Алькальд приказал полицейским снять пост у дверей, а сам решительно зашагал прочь. Тут державшаяся поодаль толпа прихлынула к дому Пастора. Алькальд вошел в бильярдную: здесь его ждал полицейский со сменой чистой одежды — лейтенантской формой.
В это время бильярдная обычно не работала. Но сегодня, хотя еще не было и семи, она была уже набита битком. У четырехместных столиков или же прямо у стойки несколько мужчин прихлебывали кофе. Большинство были еще в пижамах и домашних тапочках. Алькальд при всех разделся, вытерся до пояса пижамными брюками и молча стал одеваться, прислушиваясь к разговорам и комментариям посетителей. Когда он выходил из бильярдной, в голове его уже в мельчайших подробностях сложилась четкая и достоверная картина случившегося.
— Любого, кто будет мутить воду в городе, упрячу в каталажку, — с порога крикнул он публике. — Так и знайте!
Не отвечая на приветствия, он пошел по булыжной мостовой, прекрасно понимая, насколько сейчас взвинчен народ. Был он молод, легок в движениях, и каждый его шаг выдавал в нем человека, способного заставить себя уважать.
В семь часов, дав прощальный гудок, покинули причал три судна, совершавшие грузовые и пассажирские рейсы три раза в неделю, но на этот раз внимания на них никто не обратил. Алькальд прошел по галерее, где сирийские торговцы уже начинали раскладывать многоцветье своего товара. Доктор Октавио Хиральдо, врач без определенного возраста, с головой, усеянной напомаженными бриолином завитками волос, из дверей своего кабинета наблюдал за отплытием судов. На нем тоже была пижама и домашние тапочки.
— Доктор, — сказал алькальд, — одевайтесь: нужно сделать вскрытие.
Медик заинтересованно посмотрел на него и, обнажив ряд белых и крепких зубов, сказал:
— Значит, сейчас будем делать вскрытие, — и добавил: — О, вы делаете явные успехи!
Алькальд попытался улыбнуться, но больная щека напомнила ему о себе, и он прикрыл рукой рот.
— Что с вами?
— Проклятый зуб.
Доктор Хиральдо явно был расположен почесать языком, но алькальд торопился.

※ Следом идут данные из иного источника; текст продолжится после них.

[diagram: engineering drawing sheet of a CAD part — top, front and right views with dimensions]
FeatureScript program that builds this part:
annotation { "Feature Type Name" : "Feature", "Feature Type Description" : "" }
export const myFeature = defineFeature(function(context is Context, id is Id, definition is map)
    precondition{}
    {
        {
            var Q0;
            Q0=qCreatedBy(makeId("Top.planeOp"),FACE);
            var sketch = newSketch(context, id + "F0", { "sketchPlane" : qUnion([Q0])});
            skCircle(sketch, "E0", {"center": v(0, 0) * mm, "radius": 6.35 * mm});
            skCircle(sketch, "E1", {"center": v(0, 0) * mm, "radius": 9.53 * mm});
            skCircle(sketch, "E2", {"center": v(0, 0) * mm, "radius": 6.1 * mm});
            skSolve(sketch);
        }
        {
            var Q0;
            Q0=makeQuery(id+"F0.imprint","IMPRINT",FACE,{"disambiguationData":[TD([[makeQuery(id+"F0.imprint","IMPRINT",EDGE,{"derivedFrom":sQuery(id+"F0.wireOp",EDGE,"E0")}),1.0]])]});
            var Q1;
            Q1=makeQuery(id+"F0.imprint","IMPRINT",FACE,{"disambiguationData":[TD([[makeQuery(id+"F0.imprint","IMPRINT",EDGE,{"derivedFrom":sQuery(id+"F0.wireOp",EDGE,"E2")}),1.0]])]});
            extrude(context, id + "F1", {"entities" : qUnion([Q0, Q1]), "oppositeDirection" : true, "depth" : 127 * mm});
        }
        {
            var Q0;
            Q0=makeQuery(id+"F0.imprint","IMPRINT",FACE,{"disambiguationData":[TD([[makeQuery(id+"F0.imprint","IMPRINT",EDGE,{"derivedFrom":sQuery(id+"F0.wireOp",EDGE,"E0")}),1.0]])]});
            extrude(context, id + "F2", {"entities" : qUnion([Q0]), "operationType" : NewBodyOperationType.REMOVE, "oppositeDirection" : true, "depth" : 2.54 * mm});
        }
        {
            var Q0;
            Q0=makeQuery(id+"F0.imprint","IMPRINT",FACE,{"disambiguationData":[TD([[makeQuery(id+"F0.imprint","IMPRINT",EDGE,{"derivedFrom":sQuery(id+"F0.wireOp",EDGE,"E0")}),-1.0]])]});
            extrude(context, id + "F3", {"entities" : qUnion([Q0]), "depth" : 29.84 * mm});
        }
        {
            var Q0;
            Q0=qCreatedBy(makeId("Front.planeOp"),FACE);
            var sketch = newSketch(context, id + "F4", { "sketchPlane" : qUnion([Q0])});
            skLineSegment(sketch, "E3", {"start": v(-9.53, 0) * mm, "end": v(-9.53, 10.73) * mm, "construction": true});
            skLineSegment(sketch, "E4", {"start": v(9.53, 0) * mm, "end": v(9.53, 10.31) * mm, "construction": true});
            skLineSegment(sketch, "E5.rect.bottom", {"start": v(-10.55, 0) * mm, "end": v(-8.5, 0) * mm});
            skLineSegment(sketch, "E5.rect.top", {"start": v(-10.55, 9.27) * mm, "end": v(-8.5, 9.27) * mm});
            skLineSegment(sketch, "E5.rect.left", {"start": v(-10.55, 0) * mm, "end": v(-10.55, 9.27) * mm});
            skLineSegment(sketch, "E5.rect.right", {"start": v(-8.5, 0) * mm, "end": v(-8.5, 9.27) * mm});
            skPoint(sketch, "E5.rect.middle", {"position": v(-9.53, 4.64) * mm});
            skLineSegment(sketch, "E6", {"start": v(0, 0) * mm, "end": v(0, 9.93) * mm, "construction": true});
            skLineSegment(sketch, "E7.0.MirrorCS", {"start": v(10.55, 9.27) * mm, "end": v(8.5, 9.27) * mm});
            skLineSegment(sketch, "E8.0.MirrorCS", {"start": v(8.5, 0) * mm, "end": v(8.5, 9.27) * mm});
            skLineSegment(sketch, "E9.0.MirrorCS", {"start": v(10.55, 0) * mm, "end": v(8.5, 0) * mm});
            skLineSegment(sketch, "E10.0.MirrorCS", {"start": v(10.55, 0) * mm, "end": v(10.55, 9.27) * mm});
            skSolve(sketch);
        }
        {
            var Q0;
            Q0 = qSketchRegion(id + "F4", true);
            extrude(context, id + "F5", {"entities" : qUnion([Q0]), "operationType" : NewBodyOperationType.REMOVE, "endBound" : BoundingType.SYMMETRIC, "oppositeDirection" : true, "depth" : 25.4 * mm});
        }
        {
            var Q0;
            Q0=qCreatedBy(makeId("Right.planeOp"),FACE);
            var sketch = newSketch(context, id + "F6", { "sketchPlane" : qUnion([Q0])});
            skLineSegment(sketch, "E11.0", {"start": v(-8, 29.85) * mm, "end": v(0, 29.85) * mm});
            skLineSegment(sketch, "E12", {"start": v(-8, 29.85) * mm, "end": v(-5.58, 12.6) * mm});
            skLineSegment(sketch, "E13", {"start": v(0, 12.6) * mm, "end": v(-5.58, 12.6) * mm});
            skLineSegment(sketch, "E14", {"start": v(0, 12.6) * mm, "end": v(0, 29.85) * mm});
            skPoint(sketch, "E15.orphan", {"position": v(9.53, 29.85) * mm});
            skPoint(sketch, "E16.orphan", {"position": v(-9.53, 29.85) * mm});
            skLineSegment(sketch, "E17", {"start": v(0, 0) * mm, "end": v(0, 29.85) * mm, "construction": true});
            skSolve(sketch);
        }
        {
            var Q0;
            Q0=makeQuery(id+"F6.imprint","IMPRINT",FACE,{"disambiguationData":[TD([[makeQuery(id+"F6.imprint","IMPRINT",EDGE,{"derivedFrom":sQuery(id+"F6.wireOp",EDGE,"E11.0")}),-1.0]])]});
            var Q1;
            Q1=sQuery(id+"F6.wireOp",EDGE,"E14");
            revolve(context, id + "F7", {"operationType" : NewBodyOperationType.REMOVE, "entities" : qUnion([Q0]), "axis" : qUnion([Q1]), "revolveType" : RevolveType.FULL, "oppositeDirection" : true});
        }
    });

В конце мола он постучался в дом с тростниковыми, не мазанными глиной стенами; его крытая пальмовой листвой крыша почти касалась воды. Отворила дверь ему босоногая женщина на седьмом месяце беременности, с зеленоватой кожей. Алькальд отстранил ее и ступил в полумрак небольшой гостиной.
— Судья, — позвал он.
Шаркая деревянными башмаками, в проеме внутренней двери появился судья Аркадио, он был, если не считать висевших ниже пупка тиковых штанов, почти раздет.

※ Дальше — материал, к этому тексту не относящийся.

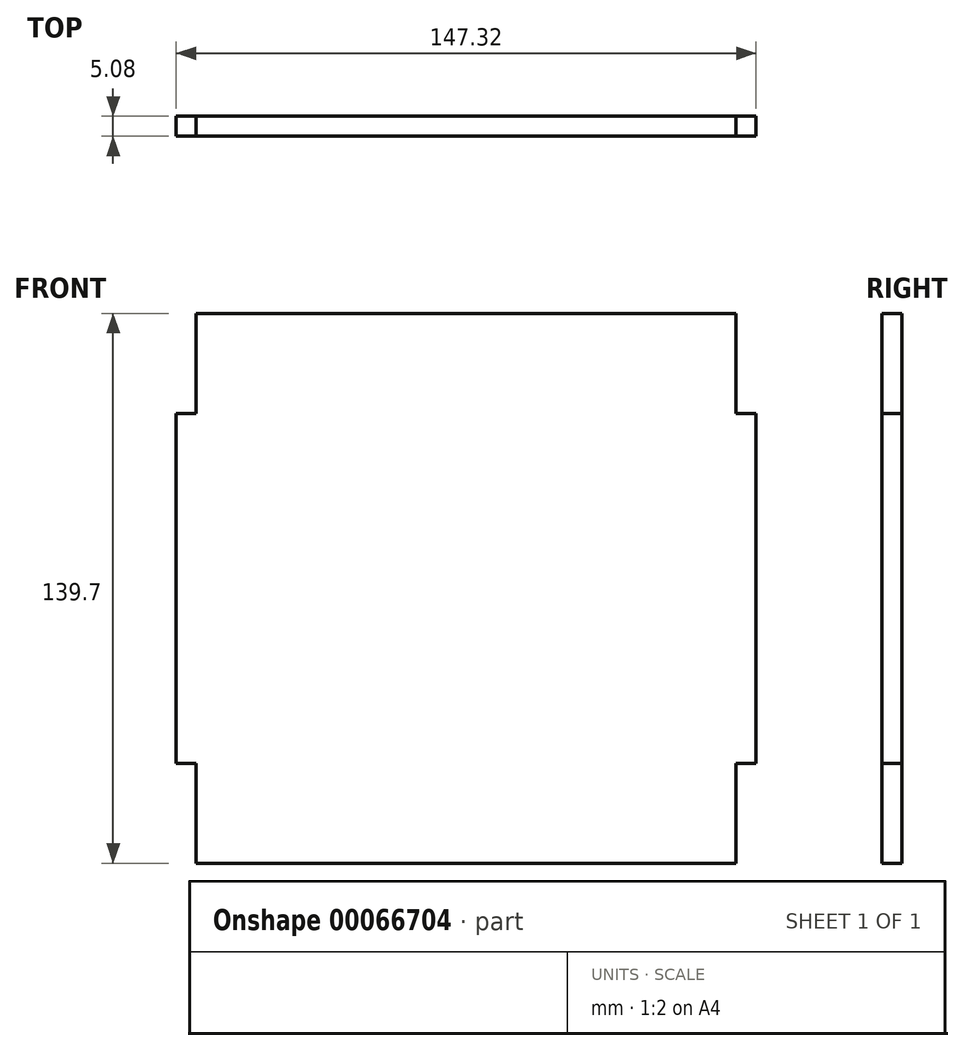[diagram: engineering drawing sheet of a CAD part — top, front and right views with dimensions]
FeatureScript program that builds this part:
annotation { "Feature Type Name" : "Feature", "Feature Type Description" : "" }
export const myFeature = defineFeature(function(context is Context, id is Id, definition is map)
    precondition{}
    {
        {
            var Q0;
            Q0=qCreatedBy(makeId("Front.planeOp"),FACE);
            var sketch = newSketch(context, id + "F0", { "sketchPlane" : qUnion([Q0])});
            skLineSegment(sketch, "E0.bottom", {"start": v(0, 0) * mm, "end": v(147.32, 0) * mm});
            skLineSegment(sketch, "E0.top", {"start": v(0, -139.7) * mm, "end": v(147.32, -139.7) * mm});
            skLineSegment(sketch, "E0.left", {"start": v(0, 0) * mm, "end": v(0, -139.7) * mm});
            skLineSegment(sketch, "E0.right", {"start": v(147.32, 0) * mm, "end": v(147.32, -139.7) * mm});
            skSolve(sketch);
        }
        {
            var Q0;
            Q0 = qSketchRegion(id + "F0", true);
            extrude(context, id + "F1", {"entities" : qUnion([Q0]), "depth" : 5.08 * mm});
        }
        {
            var Q0;
            Q0=makeQuery(id+"F1.opExtrude","SWEPT_FACE",FACE,{"disambiguationData":[OSD([sQuery(id+"F0.wireOp",EDGE,"E0.right")])]});
            var sketch = newSketch(context, id + "F2", { "sketchPlane" : qUnion([Q0])});
            skLineSegment(sketch, "E1.bottom", {"start": v(0, 0) * mm, "end": v(-5.08, 0) * mm});
            skLineSegment(sketch, "E1.top", {"start": v(0, -25.4) * mm, "end": v(-5.08, -25.4) * mm});
            skLineSegment(sketch, "E1.left", {"start": v(0, 0) * mm, "end": v(0, -25.4) * mm});
            skLineSegment(sketch, "E1.right", {"start": v(-5.08, 0) * mm, "end": v(-5.08, -25.4) * mm});
            skLineSegment(sketch, "E2.bottom", {"start": v(-5.08, -139.7) * mm, "end": v(0, -139.7) * mm});
            skLineSegment(sketch, "E2.top", {"start": v(-5.08, -114.3) * mm, "end": v(0, -114.3) * mm});
            skLineSegment(sketch, "E2.left", {"start": v(-5.08, -139.7) * mm, "end": v(-5.08, -114.3) * mm});
            skLineSegment(sketch, "E2.right", {"start": v(0, -139.7) * mm, "end": v(0, -114.3) * mm});
            skSolve(sketch);
        }
        {
            var Q0;
            Q0=makeQuery(id+"F1.opExtrude","SWEPT_FACE",FACE,{"disambiguationData":[OSD([sQuery(id+"F0.wireOp",EDGE,"E0.left")])]});
            var sketch = newSketch(context, id + "F3", { "sketchPlane" : qUnion([Q0])});
            skLineSegment(sketch, "E3.bottom", {"start": v(0, 0) * mm, "end": v(5.08, 0) * mm});
            skLineSegment(sketch, "E3.top", {"start": v(0, -25.4) * mm, "end": v(5.08, -25.4) * mm});
            skLineSegment(sketch, "E3.left", {"start": v(0, 0) * mm, "end": v(0, -25.4) * mm});
            skLineSegment(sketch, "E3.right", {"start": v(5.08, 0) * mm, "end": v(5.08, -25.4) * mm});
            skLineSegment(sketch, "E4.bottom", {"start": v(5.08, -139.7) * mm, "end": v(0, -139.7) * mm});
            skLineSegment(sketch, "E4.top", {"start": v(5.08, -114.3) * mm, "end": v(0, -114.3) * mm});
            skLineSegment(sketch, "E4.left", {"start": v(5.08, -139.7) * mm, "end": v(5.08, -114.3) * mm});
            skLineSegment(sketch, "E4.right", {"start": v(0, -139.7) * mm, "end": v(0, -114.3) * mm});
            skSolve(sketch);
        }
        {
            var Q0;
            Q0=makeQuery(id+"F3.imprint","IMPRINT",FACE,{"disambiguationData":[TD([[makeQuery(id+"F3.imprint","IMPRINT",EDGE,{"derivedFrom":sQuery(id+"F3.wireOp",EDGE,"E3.bottom")}),1.0]])]});
            var Q1;
            Q1=makeQuery(id+"F3.imprint","IMPRINT",FACE,{"disambiguationData":[TD([[makeQuery(id+"F3.imprint","IMPRINT",EDGE,{"derivedFrom":sQuery(id+"F3.wireOp",EDGE,"E4.bottom")}),-1.0]])]});
            var Q2;
            Q2=makeQuery(id+"F2.imprint","IMPRINT",FACE,{"disambiguationData":[TD([[makeQuery(id+"F2.imprint","IMPRINT",EDGE,{"derivedFrom":sQuery(id+"F2.wireOp",EDGE,"E1.bottom")}),-1.0]])]});
            var Q3;
            Q3=makeQuery(id+"F2.imprint","IMPRINT",FACE,{"disambiguationData":[TD([[makeQuery(id+"F2.imprint","IMPRINT",EDGE,{"derivedFrom":sQuery(id+"F2.wireOp",EDGE,"E2.bottom")}),1.0]])]});
            extrude(context, id + "F4", {"entities" : qUnion([Q0, Q1, Q2, Q3]), "operationType" : NewBodyOperationType.REMOVE, "oppositeDirection" : true, "depth" : 5.08 * mm, "hasSecondDirection" : true, "secondDirectionOppositeDirection" : false, "secondDirectionDepth" : 5.08 * mm});
        }
    });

— Одевайтесь, нужно оформить опознание трупа, — сказал алькальд.
Судья удивленно присвистнул:
— С чего бы это?
Алькальд, не останавливаясь, прошел прямо в спальню.
— На этот раз — дело нешуточное, — сказал он, открывая окно, чтобы проветрить спертый после сна воздух. — Лучше делать дела хорошо!

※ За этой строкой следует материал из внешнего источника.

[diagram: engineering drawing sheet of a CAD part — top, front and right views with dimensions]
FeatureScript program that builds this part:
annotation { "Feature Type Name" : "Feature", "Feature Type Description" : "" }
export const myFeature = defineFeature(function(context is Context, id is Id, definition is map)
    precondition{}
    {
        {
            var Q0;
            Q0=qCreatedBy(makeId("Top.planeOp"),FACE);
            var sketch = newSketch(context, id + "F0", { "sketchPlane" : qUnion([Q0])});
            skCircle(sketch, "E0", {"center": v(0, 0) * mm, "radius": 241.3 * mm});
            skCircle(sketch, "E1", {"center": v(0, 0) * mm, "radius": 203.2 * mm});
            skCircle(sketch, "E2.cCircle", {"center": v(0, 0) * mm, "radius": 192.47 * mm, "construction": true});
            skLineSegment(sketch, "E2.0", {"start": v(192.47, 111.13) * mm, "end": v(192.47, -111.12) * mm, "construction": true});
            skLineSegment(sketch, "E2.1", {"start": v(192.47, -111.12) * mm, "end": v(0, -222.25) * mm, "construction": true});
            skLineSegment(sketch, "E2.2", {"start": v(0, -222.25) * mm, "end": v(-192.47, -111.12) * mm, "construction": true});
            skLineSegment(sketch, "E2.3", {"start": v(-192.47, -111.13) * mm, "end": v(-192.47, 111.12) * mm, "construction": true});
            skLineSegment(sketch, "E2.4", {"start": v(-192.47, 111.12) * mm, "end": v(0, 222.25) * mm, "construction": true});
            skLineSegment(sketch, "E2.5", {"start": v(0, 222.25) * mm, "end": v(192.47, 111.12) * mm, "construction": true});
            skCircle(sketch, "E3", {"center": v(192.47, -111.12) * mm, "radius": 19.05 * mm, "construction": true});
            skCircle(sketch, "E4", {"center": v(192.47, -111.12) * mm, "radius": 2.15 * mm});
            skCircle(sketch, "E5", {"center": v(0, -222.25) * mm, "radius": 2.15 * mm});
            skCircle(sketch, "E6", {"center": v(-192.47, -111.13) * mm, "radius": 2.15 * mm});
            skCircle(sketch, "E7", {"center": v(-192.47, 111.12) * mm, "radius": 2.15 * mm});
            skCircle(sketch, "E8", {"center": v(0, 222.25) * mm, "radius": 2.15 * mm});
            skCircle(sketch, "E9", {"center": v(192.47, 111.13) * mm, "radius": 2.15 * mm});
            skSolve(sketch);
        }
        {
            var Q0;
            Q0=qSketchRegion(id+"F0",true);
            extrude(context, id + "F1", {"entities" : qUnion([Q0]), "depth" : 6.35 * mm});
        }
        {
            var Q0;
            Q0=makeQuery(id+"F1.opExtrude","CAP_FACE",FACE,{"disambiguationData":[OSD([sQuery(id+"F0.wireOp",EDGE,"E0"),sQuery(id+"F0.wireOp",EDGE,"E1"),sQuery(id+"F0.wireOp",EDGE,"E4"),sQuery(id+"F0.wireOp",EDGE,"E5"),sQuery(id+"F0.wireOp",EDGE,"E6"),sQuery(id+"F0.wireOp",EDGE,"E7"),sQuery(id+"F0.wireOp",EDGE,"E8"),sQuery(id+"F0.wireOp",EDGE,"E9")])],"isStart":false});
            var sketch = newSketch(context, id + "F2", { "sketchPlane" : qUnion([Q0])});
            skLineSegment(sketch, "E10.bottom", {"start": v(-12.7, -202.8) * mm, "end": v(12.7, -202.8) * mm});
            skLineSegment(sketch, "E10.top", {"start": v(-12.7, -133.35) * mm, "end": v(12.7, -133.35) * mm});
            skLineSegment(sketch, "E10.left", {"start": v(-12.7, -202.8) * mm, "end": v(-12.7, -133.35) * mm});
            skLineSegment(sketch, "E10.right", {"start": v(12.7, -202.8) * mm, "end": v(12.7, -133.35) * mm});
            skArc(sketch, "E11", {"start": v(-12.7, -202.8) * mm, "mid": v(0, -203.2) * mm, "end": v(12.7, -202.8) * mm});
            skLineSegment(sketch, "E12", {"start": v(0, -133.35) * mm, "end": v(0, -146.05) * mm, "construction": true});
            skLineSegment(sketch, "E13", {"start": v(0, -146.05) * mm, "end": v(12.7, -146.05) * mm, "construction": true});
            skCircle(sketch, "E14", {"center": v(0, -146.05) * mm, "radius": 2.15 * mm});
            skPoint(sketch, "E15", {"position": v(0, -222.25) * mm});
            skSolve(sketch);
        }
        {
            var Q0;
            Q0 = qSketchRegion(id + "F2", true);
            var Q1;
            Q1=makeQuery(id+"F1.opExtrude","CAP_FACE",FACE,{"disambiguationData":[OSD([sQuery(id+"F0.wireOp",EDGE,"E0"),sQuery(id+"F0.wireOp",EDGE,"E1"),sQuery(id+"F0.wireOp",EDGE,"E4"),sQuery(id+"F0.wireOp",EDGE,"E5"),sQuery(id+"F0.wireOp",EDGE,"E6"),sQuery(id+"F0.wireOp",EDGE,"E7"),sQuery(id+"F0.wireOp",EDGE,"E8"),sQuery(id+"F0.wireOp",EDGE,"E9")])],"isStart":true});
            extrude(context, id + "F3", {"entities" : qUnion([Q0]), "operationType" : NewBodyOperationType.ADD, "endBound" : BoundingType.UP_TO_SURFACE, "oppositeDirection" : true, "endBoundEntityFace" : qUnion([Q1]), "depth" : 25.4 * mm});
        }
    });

Он вытер руки о брюки и без тени иронии спросил:
— Вы знаете, как оформляется опознание трупа?
— Естественно, — ответил судья.
Подойдя к окну, алькальд осмотрел руки повнимательней. И снова, обращаясь к судье, без малейшего намерения как-то его уколоть, сказал:
— Вызовите своего секретаря и объясните ему все, как и что оформить.
Затем он повернулся к женщине и показал ей ладони, — они были в крови.
— Где можно помыть руки?
— В патио, — сказала та.
Алькальд вышел во двор. Женщина вынула из сундука чистое полотенце и завернула в него душистое туалетное мыло.
Она вышла во двор, но алькальд уже возвращался в спальню, стряхивая с рук капли воды.
— А я несу вам мыло, — сказала она.
— Ничего, и так сойдет, — откликнулся алькальд.
И, вновь глянув на ладони, взял полотенце; поглядывая на судью Аркадио, вытер в задумчивости руки.
— Он весь был в голубиных перьях, — сказал он.
Ожидая, пока судья Аркадио оденется, алькальд уселся на кровати и малыми глотками выпил чашечку черного кофе. Женщина проводила их через всю гостиную до самого порога.